I definitely think that the career system and the class system should fit eachother.
But, do you need "Navy" and "Marine" as classes, or just roles/paths within Soldier? Soldier should be broadly defined in a way that includes most military fighting roles (with a few exceptions like spec ops people who might go with Scout or Explorer instead). Non-fighting roles can be handled by a different class, even if both roles are within the military (or even within the same service in the military). The class is the mechanic, the career (military vs merchant) and role (marine vs navy) are role playing descriptions that justify why you took a class level in Soldier vs a class level in Diplomat.
So, I see a set of Career rules that generate role playing description, and suggest to you a few choices in which class levels to take. (it's been way too long since I've looked at actual traveller rules to remember specific career mentions, so I'm being very general in my descriptions) So, the Career system tells you "You enlisted in the Marines", and then suggests to you to take a particular class (or a choice of 2 classes), and then says you should (or have to?) pick up a few ranks of a list of skills.
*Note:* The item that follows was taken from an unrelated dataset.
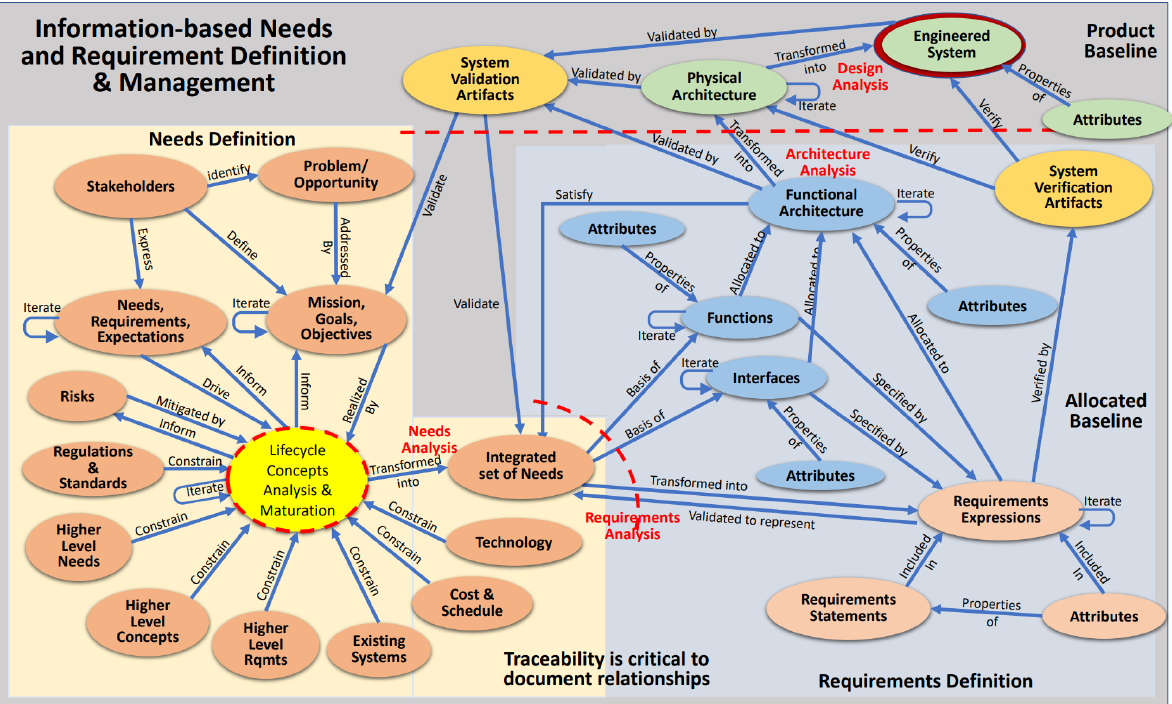
Figure 1. Information-based requirement development and management model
This keeps the system from having functional redundance. For example, a Cavalier, Fencer, Mercenary, and Thug are all roles that the D&D Fighter class can take. "Cavalier" "Fencing Master" and "Mercenary" are careers which suggest that you should have picked up levels in Fighter. If you're a "Cavalier", I would expect that you had picked up some levels in riding. I wouldn't necessarily have that expectation of a Fencing Master. Cavalier is the career, not the class.
Similarly, a Space Marine, Naval Commando, or Mercenary are all "fighting" roles, so all fit under the general catagory of "Soldier". The skill sets each might pick up would vary, but they can all be generally classified as Soldiers. So, when you enlist in the Navy, you might have been a fighter type (and thus taken a level in Soldier), or you might have been a technician type, or medical type, or science type. None of the last 3 fit under Soldier, so they'd be a different class, but still in the Navy career.
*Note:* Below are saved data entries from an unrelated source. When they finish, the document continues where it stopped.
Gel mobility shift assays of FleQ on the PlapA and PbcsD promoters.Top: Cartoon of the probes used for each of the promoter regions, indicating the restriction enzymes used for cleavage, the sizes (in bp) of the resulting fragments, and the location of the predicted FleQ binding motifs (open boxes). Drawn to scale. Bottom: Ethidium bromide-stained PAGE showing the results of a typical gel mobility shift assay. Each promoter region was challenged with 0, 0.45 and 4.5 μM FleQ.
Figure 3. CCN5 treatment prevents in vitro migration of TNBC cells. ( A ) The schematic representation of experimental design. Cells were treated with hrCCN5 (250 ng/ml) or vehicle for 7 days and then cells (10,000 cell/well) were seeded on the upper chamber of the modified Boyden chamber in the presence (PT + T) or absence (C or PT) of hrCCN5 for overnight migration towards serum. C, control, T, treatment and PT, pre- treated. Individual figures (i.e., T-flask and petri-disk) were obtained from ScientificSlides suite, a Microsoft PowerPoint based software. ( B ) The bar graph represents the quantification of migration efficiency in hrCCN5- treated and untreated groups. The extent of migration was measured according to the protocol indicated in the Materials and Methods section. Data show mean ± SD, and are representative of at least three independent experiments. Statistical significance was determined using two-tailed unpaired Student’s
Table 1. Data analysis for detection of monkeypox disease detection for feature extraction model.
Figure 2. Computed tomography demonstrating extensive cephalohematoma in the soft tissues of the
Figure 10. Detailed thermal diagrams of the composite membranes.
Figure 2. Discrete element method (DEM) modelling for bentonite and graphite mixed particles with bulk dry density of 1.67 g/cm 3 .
Similarly, a technician might have a military background or a civilian one, which one is really a matter of description and skills chosen, not class. But they both fit under a functional description of Technician or Engineer.
Being a Soldier with technical skills (what "Navy class with engineering skills" implies to me) seems more like an Infantryman who knows how to fix jeeps, as opposed to the jeep pool mechanic (Technician with military background). So I would lean toward a "Navy Engineer" being a Technician or Engineer class who has some military professional skills and feats (weapon and armor prof.) in addition to his technical skills.
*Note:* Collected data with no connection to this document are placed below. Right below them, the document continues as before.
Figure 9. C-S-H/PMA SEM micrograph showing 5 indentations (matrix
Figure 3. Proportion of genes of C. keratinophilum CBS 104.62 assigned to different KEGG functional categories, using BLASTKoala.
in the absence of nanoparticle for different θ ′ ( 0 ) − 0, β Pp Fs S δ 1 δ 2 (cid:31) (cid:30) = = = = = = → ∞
(the other side of the coin is, why does a Navy Engineer have the same attack bonus and armor proficiencies and damage capacity as a Navy Commando (like the SEALs)? The guy who fixes the engine certainly has basic weapons familiarity, but he's not going to be as good with them as the commando. Class determins things like that difference.)
But, both are sound philosophies. I think my mindset fits a little bit more with how other d20 games have handled the concept of career vs class, but that doesn't meant it's necessarily better for Traveller.